The society, China's largest charity organisation, announced on Thursday that it would post details of donations online, with the first to be released relating to the deadly Yushu earthquake in Qinghai province in April of last year. It would list the amount of donations received, and how they have been spent.
The charity has faced a credibility crisis with the public since a woman calling herself Guo Meimei claimed to be the manager of the 'Red Cross Chamber of Commerce' on her microblog while flaunting her luxury cars and designer handbags. Although police said that Guo's post was a hoax, the society was nonetheless heavily criticised for a lack of transparency in its operations and accounting procedures.
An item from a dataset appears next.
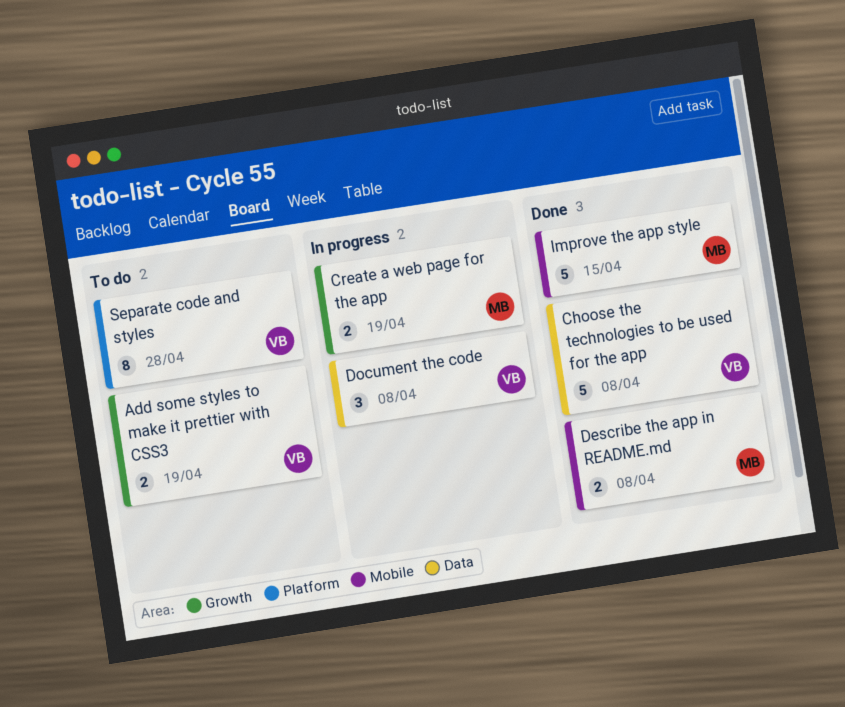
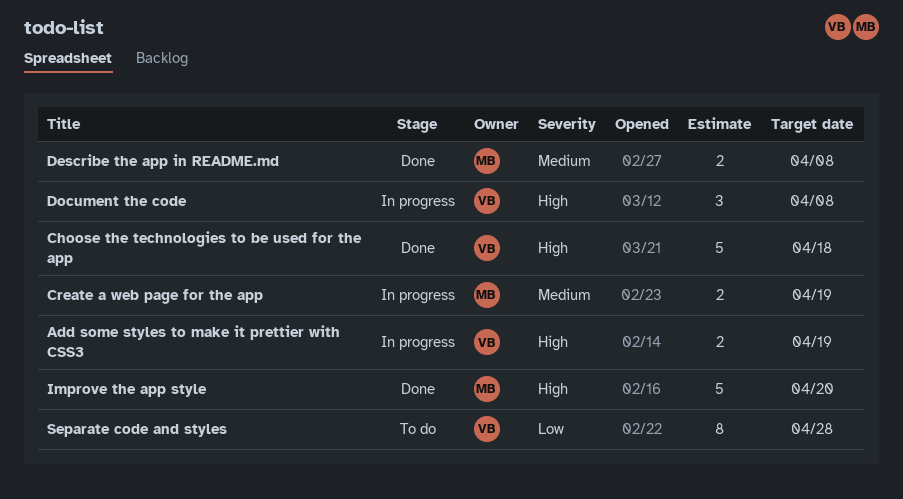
Add some styles to make it prettier with CSS3, status: To do -> In progress
Choose the technologies to be used for the app, due: Apr 8 -> Apr 18
Improve the app style, due: Apr 15 -> Apr 20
While the Red Cross Chamber of Commerce does not exist, the scandal has raised suspicions about the society's relations with businesses.
Wang Rupeng, the charity's secretary general, said this month that the Guo Meimei incident had put the entire organisation, including its headquarters and branches across the country, under pressure from the authorities, public and media.
The society's website allows the public to trace whether their donations have been received, but does not list the projects to which they have been allocated.
Three weeks ago the society pledged on its microblog to make public the details of its donations, financial management, procurement, spending and allocation.
Some members of the public have greeted the charity's promises with scepticism. 'It's been such a long time since the Yushu quake, but you still haven't figured out details of the donations,' one internet user said on the organisation's website. 'Your forthcoming 'information platform' is just meant to clean up your image.'
Following the high-speed-train crash in Wenzhou on Saturday that killed 40 people, the society sent a total of 450,000 yuan (HK$545,000) to the families of the dead and the injured, and for follow-up treatment for disabled victims.
In the latest scandal to embroil the charity, its subsidiary the China Red Cross Foundation was accused by the daily China Business News last week of teaming up with developers to buy land cheaply in the name of building low-cost housing for disadvantaged senior citizens, when the properties were actually lavish flats sold as commercial housing.